Lots of purple from Lupine but also Monk’s Hood (above) and Larkspur mixed in with the Indian Paintbrush (below).

And quite a few other flowers, including tons of this Aster, which I’ve never identified despite the fact that it’s so widespread. Kind of like LBB and LGB (Little Gray Bird, Little Brown Bird) and the horticultural equivalent DYC (Damned Yellow Composite) which I learned from Town Mouse, I just think of these as SKA — Some Kind of Aster. I also saw a pink flower that I don’t know; it might have been a version of Owl’s Clover. Other flowers included Meadow Rue, Monkey Flower, Viola, Angelica, Senecio, Mariposa Lily just outside of the meadows, and more. A great place to see wildflowers in July.

Carlson Wildflowers

For the past few weeks, Anita and I have been enjoying a wildflower planting in the new medians on Carlson Ave near our house. For years Carlson was an oddly humped road that had such a steep cross-slope near the sidewalk that the car door would hit the curb before it opened all the way and bicycling felt treacherous. To fix that, the city had to lower the street more than two feet to bring it down below the sidewalk, and in the process they also had to lower all of the utilities. The entire project took more than two years, involved all kinds of blocking of cross-streets and traffic, and was hugely inconvenient. But all is now forgiven, as far as I’m concerned, because the city added a median to the street and filled it with twelve blocks worth of wildflowers, many of them native. I’m happy to have my roads blocked if it means I get to drive and bicycle past wildflowers.

So far, I’ve seen California Poppies, Bachelor Buttons, Tidy Tips, Baby Blue Eyes, Alyssum, Lupine, and a few Snapdragons blooming, and there is a lot of Clarkia waiting for next month.

Hmmm…. Be careful what you praise on the internet.

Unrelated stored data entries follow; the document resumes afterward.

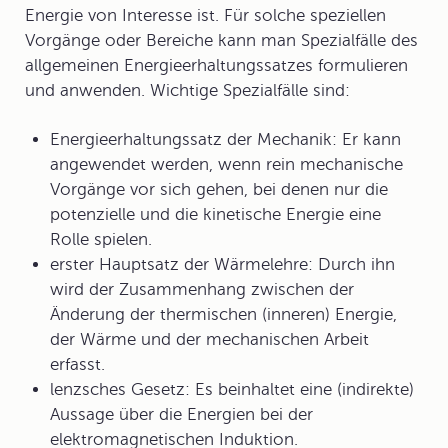
Energie von Interesse ist. Für solche speziellen
Vorgänge oder Bereiche kann man
Spezialfälle des
allgemeinen Energieerhaltungssatzes
formulieren
und anwenden. Wichtige Spezialfälle sind:
Energieerhaltungssatz der Mechanik
: Er kann
angewendet werden, wenn rein mechanische
Vorgänge vor sich gehen, bei denen nur die
potenzielle und die kinetische Energie eine
Rolle spielen.
erster Hauptsatz der Wärmelehre
: Durch ihn
wird der Zusammenhang zwischen der
Änderung der thermischen (inneren) Energie,
der Wärme und der mechanischen Arbeit
erfasst.
lenzsches Gesetz
: Es beinhaltet eine (indirekte)
Aussage über die Energien bei der
elektromagnetischen Induktion.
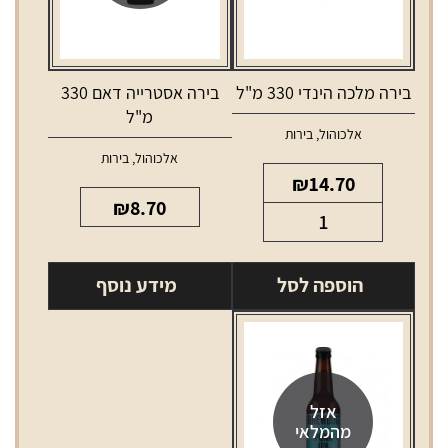
בירה מלכה הינדי 330 מ"ל
בירה אסטרייה דאם 330
מ"ל
אלכוהול
,
בירות
אלכוהול
,
בירות
₪
14.70
₪
8.70
כמות
של
בירה
הוספה לסל
מידע נוסף
מלכה
הינדי
330
מ"ל
אזל
מהמלאי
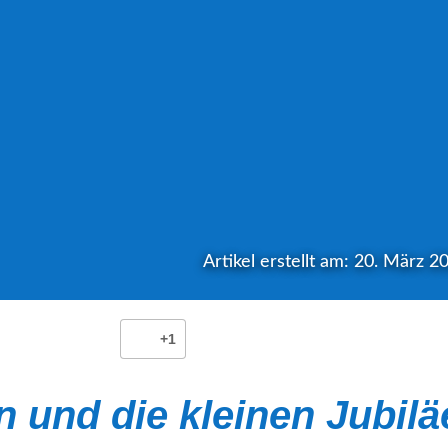
Artikel erstellt am: 20. März 2
+1
n und die kleinen Jubilä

The same day that I put this post up, the city weedwacked all of the wildflowers. I’m guessing the planting grew too tall and was blocking visibility, but the city might also be ready to plant trees now. Farewell (to Spring), Clarkia, we never saw you bloom.

— Coda — Apparently an elderly driver got into an accident because of the reduced visibility caused by the wildflowers. Unfortunate for him, and for the wildflowers.

The Lowes Parking Lot Wildflower Meadow?

Wow

Wow

To my complete astonishment, the highlight of my day yesterday was the Lowes parking lot in Concord. It has the biggest, bloomingest, most successful wildflower meadow I’ve ever seen. I have some cynical thoughts about it — it was probably done to appease environmentalists or the planning commission, it was probably amended with all the damaged bags of Miracle Grow, Monsanto probably supplied the seed mix — but it was impressive nevertheless. Not something I expected to see at a big box store.

Tidy Tips, Layia platyglossa

Tidy Tips, Layia platyglossa

Tidy Tips predominated in the bio-swale, Chinese Houses on the berms.

Swale on the right, Berm on the Left

A lot of Tidy Tips and other wildflowers

I had never been to Lowes before and it turned out to be even more like Home Depot than I expected, but my hat’s off to whoever is responsible for that meadow. It’s pretty incredible.